Algunos de los habitantes del pueblo escaparon a la tragedia de La Pintada, pero cargan el dolor con ellos. Es el caso de Consuelo y su nieto Jaime, que han dejado sepultados a todos sus familiares. Los dos tienen una casa que quedó intacta en el poblado donde el alud acabó con la vida de muchos. Allí estaban cuando el lunes, a las tres de la tarde, un ruido ensordecedor, presagio de lo peor, los dejó inmóviles. Durante dos días permanecieron en la casa, situada en una parte alta de la comunidad, hablando con vecinos y esperando que alguien llegase a rescatarlos. “Estoy espantada, casi no comimos estos días, se nos fue el hambre”, dice la señora. Cuando ellos salieron los militares aún no habían aparecido. Con mucho esfuerzo Jaime, de 20 años, y su abuela, de 77, bajaron hasta La Pintada por caminos llenos de lodo. En el poblado cultivaban café, la actividad principal de esta zona de Guerrero, pero también frijoles y maíz. La casa que poseen en El Paraíso está en buenas condiciones, pero nadie les asegura que vayan a poder quedarse: “Hay quien dice que los cerros van a juntarse y que este pueblo se va a cubrir de lodo también”, asegura ella.

=== Objetivo del ejercicio ===
Prosigue la crónica sobre los sobrevivientes del alud en La Pintada a partir de su última oración. No hace falta consultar las entradas.

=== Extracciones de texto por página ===
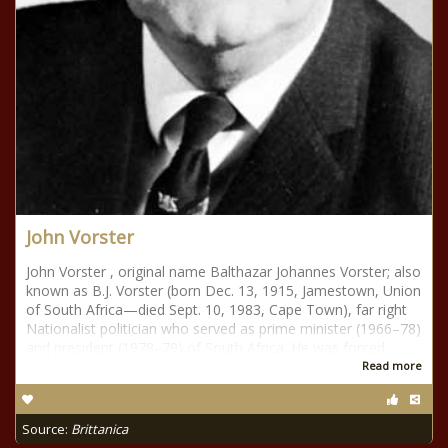
John Vorster
John Vorster , original name Balthazar Johannes Vorster; also
known as B.J. Vorster (born Dec. 13, 1915, Jamestown, Union
of South Africa—died Sept. 10, 1983, Cape Town), far right
Nationalist politician who served as prime minister (1966–78)
and president (1978–79) of South Africa. He was forced
Read more
Source:
Brittanica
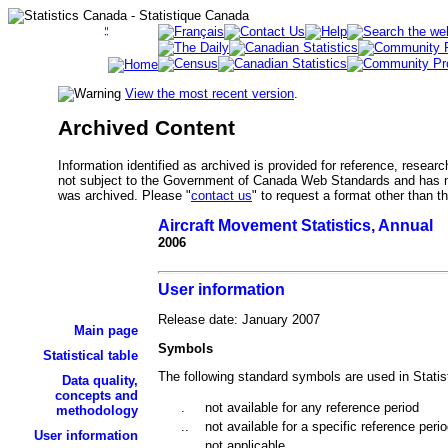
View the most recent version
.
Archived Content
Information identified as archived is provided for reference, researc
not subject to the Government of Canada Web Standards and has no
was archived. Please "
contact us
" to request a format other than t
Aircraft Movement Statistics, Annual
2006
User information
Release date: January 2007
Main page
Symbols
Statistical table
The following standard symbols are used in Statis
Data quality,
concepts and
.
not available for any reference period
methodology
..
not available for a specific reference peri
User information
...
not applicable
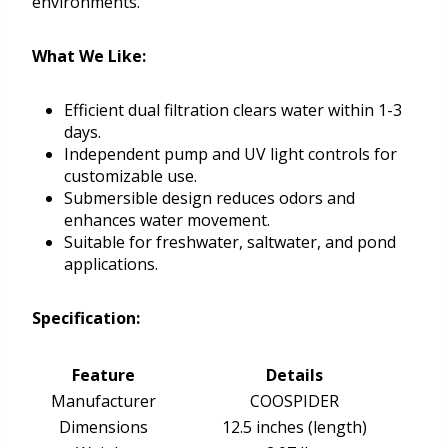
environments.
What We Like:
Efficient dual filtration clears water within 1-3
days.
Independent pump and UV light controls for
customizable use.
Submersible design reduces odors and
enhances water movement.
Suitable for freshwater, saltwater, and pond
applications.
Specification:
Feature
Details
Manufacturer
COOSPIDER
Dimensions
12.5 inches (length)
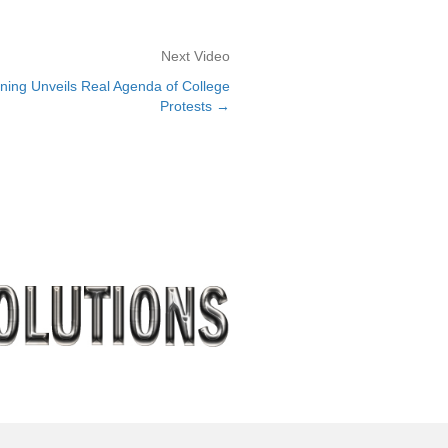
Next Video
ning Unveils Real Agenda of College
Protests →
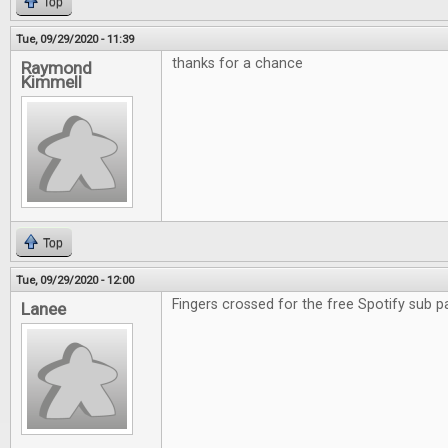
Top
Tue, 09/29/2020 - 11:39
thanks for a chance
Raymond
Kimmell
Top
Tue, 09/29/2020 - 12:00
Fingers crossed for the free Spotify sub p
Lanee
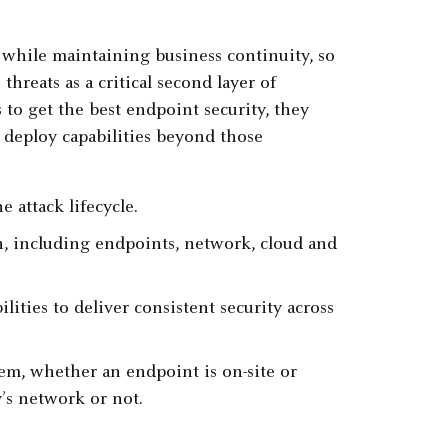
s while maintaining business continuity, so
threats as a critical second layer of
to get the best endpoint security, they
 deploy capabilities beyond those
e attack lifecycle.
ion, including endpoints, network, cloud and
ties to deliver consistent security across
tem, whether an endpoint is on-site or
’s network or not.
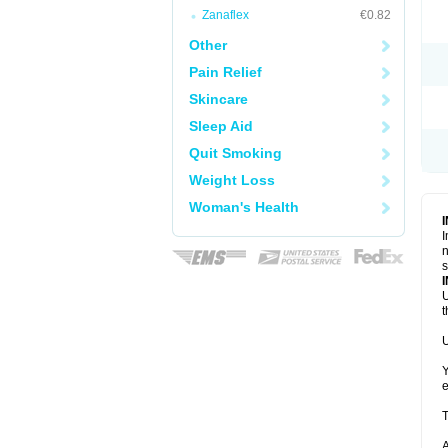
Zanaflex
€0.82
Other
Pain Relief
Skincare
Sleep Aid
Quit Smoking
Weight Loss
Woman's Health
I
n
s
U
t
U
Y
e
T
A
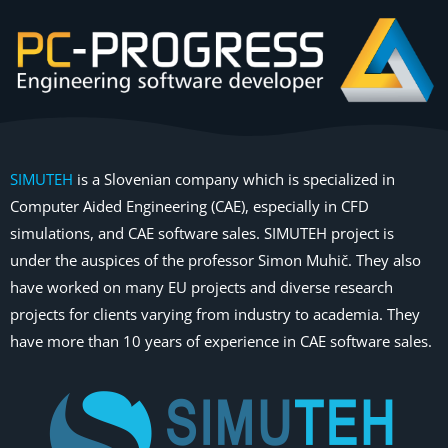
SIMUTEH
is a Slovenian company which is specialized in
Computer Aided Engineering (CAE), especially in CFD
simulations, and CAE software sales. SIMUTEH project is
under the auspices of the professor Simon Muhič. They also
have worked on many EU projects and diverse research
projects for clients varying from industry to academia. They
have more than 10 years of experience in CAE software sales.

=== Respuesta del ejercicio ===
En la cocina de su casa, Consuelo Chávez explica que si pudiera, se iría a Acapulco, donde dos de sus 11 hijos trabajan: “El resto están en Estados Unidos”, cuenta mientras llena dos bolsas transparentes con café recién molido que huele a gloria, el mismo que luego prepara en la olla con un poco de azúcar. Su nieto Jaime, tranquilo, la observa. Por el modo en que habla el joven, parece que todavía no se cree del todo lo que ha pasado. “Entre varios vecinos enterramos cuatro cadáveres. Un día los sacamos, hicimos cajas de madera y los velamos. Al otro ya celebramos el entierro”. Sus amigos, la mayoría se salvaron y casi todos han sido evacuados hacia Chilpancingo —la capital— o Acapulco: “Nosotros teníamos aquí nuestra casa, por eso no nos fuimos”, explica el chico, que algún día quiere ser biólogo.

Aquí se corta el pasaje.